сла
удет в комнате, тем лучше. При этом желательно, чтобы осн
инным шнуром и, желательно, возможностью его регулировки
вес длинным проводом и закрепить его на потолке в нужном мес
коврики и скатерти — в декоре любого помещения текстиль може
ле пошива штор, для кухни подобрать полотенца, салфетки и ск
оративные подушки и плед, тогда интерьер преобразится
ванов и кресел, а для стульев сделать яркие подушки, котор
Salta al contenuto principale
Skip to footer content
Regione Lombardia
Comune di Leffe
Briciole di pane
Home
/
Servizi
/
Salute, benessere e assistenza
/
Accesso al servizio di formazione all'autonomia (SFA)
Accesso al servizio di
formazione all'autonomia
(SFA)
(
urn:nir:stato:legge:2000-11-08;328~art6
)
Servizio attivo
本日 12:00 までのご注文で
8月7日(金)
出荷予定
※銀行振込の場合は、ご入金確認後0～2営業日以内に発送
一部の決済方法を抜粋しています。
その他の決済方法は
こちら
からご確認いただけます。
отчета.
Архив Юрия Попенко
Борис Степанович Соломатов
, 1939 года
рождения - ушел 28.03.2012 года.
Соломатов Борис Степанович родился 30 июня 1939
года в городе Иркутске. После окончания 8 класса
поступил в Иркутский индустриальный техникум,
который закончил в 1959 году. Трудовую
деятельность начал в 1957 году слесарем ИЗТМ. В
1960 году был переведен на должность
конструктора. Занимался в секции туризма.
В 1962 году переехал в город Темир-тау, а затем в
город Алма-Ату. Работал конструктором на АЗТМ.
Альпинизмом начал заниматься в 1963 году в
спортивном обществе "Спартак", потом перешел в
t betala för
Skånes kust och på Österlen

* * * * *

WHAT THE TASK ASKS
Express each line of the data above as a string in a JSON list, one string per line, leaving out any blank lines.

YOUR SOLUTION
[
  "сла",
  "удет в комнате, тем лучше. При этом желательно, чтобы осн",
  "инным шнуром и, желательно, возможностью его регулировки",
  "вес длинным проводом и закрепить его на потолке в нужном мес",
  "коврики и скатерти — в декоре любого помещения текстиль може",
  "ле пошива штор, для кухни подобрать полотенца, салфетки и ск",
  "оративные подушки и плед, тогда интерьер преобразится",
  "ванов и кресел, а для стульев сделать яркие подушки, котор",
  "Salta al contenuto principale",
  "Skip to footer content",
  "Regione Lombardia",
  "Comune di Leffe",
  "Briciole di pane",
  "Home",
  "/",
  "Servizi",
  "/",
  "Salute, benessere e assistenza",
  "/",
  "Accesso al servizio di formazione all'autonomia (SFA)",
  "Accesso al servizio di",
  "formazione all'autonomia",
  "(SFA)",
  "(",
  "urn:nir:stato:legge:2000-11-08;328~art6",
  ")",
  "Servizio attivo",
  "本日 12:00 までのご注文で",
  "8月7日(金)",
  "出荷予定",
  "※銀行振込の場合は、ご入金確認後0～2営業日以内に発送",
  "一部の決済方法を抜粋しています。",
  "その他の決済方法は",
  "こちら",
  "からご確認いただけます。",
  "отчета.",
  "Архив Юрия Попенко",
  "Борис Степанович Соломатов",
  ", 1939 года",
  "рождения - ушел 28.03.2012 года.",
  "Соломатов Борис Степанович родился 30 июня 1939",
  "года в городе Иркутске. После окончания 8 класса",
  "поступил в Иркутский индустриальный техникум,",
  "который закончил в 1959 году. Трудовую",
  "деятельность начал в 1957 году слесарем ИЗТМ. В",
  "1960 году был переведен на должность",
  "конструктора. Занимался в секции туризма.",
  "В 1962 году переехал в город Темир-тау, а затем в",
  "город Алма-Ату. Работал конструктором на АЗТМ.",
  "Альпинизмом начал заниматься в 1963 году в",
  "спортивном обществе \"Спартак\", потом перешел в",
  "t betala för",
  "Skånes kust och på Österlen"
]